By Will Campbell
Minus the blood and gore and crushed corpses and police caution tape, not much has changed in 30 years. High up and deep within Griffith Park the scene remains otherwise no different from how it looked on the evening of October 31, 1976, when tragedy literally befell a young Hollywood couple, inconceivably crushed by a nearby tree that toppled over upon them while they made love upon a picnic table just off winding Mt. Hollywood Drive.
As lurid as it was inexplicable, the deaths of 22-year-old musician Rand Garrett and aspiring actress Nancy Jeanson, 20, were nonetheless a brief blip on the radars of local newscasts and newspapers, by and large laid to rest after their cremated remains were scattered upon the table and surroundings where the childhood sweethearts died in each others' arms.
Though their ashes have long since blown away, what hasn't been so quick to dissipate is the legend that has grown up around strange events and eerie occurrences — especially around the anniversary of their demise — that witnesses claim began happening shortly after their deaths and purportedly continue to occur to this day, bolstering a belief that the anguished spirits of Rand and Nancy are wandering never too far away from the picnic table that simultaneously brought them together and tore them apart.
"People thought I was damn crazy," says retired city tree trimmer Morris Carl when he tried to explain what happened to him a few days after authorization had been given to clear the fallen tree and he was tapped for the duty. "I drove up there with a job to do and I aimed to do it. What I didn't figure on was getting scared out of my wits!"
Carl is quick to add that up to that day he never gave much thought to whether ghosts were real. "But from that point on I certainly don't give any thought that they aren't," he says.
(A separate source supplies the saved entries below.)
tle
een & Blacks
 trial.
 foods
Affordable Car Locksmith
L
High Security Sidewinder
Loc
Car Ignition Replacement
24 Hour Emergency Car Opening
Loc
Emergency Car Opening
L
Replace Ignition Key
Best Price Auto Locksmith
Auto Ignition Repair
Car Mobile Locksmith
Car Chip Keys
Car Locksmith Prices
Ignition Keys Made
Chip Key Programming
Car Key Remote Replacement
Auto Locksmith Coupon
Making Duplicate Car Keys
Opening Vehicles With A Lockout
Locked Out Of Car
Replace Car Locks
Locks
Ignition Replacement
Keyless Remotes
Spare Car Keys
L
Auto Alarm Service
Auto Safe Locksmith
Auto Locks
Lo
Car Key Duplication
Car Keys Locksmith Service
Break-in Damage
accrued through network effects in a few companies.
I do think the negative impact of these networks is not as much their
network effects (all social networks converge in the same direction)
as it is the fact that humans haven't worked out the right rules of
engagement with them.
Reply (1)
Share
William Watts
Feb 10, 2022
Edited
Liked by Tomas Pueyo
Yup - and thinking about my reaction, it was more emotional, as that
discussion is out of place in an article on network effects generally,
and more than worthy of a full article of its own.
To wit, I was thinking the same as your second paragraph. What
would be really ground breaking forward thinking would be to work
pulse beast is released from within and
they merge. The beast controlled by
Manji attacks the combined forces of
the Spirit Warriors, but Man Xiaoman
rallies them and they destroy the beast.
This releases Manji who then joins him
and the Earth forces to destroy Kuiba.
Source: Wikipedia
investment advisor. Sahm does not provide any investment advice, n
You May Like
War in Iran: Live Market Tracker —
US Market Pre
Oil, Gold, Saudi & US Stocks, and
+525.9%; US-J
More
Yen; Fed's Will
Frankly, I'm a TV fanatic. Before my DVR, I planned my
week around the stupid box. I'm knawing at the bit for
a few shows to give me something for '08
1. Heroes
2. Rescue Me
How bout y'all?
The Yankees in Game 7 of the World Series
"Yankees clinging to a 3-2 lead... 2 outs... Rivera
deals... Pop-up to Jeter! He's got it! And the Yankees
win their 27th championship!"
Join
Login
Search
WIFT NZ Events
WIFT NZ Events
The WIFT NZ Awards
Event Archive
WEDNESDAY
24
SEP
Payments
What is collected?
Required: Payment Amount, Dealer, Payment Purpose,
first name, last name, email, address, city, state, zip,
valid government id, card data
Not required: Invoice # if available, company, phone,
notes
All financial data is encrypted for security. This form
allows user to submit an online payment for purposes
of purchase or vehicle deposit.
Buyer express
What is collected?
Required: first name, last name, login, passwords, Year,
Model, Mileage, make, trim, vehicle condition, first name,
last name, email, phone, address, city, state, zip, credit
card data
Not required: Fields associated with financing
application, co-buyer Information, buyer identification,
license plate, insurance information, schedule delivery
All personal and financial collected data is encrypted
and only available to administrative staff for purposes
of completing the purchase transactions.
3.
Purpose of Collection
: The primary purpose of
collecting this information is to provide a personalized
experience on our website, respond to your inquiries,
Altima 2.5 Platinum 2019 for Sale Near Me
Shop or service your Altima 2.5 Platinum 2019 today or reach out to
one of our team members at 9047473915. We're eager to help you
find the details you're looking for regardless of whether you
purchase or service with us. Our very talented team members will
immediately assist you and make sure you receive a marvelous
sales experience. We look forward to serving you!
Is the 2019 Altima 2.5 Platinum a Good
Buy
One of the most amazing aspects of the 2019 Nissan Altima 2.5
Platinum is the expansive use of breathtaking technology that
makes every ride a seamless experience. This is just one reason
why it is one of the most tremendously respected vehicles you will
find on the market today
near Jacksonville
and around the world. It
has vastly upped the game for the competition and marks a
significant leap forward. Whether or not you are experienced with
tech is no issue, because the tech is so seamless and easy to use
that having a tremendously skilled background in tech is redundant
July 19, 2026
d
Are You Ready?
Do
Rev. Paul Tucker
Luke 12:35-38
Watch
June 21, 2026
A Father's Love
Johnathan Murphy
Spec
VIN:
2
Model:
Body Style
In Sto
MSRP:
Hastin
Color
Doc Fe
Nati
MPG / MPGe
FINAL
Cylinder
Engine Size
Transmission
According to the incident report he filed with his supervisor later that evening, Carl arrived at the site at 11:40 a.m. on November 7. He was to be joined by two other Bureau of Street Services Tree Division workers with a large truck and loader to remove the material later in the afternoon but until then he was charged with sawing up the branches and trunk of the large sycamore tree into more manageable pieces. Only a few minutes into it he wrote that was overcome with a strange sensation.
"In my statement I said that I felt funny. What happened was I'd sawed off the crown of the tree when from out of nowhere I got hit with these real strong chills so hard it was as if I was coming down with the fastest flu ever. I tried to shake it off and get back to work, but each time I'd fire up the saw and get near the tree I'd get real cold and hear this weird moaning and crying. So I'd stop the saw and listen and it would go away. But then I'd start her up again and it would come back. Finally I was freezing so bad I had to go to the truck and get my coat."
That's when Carl wrote that the fallen tree started shaking violently.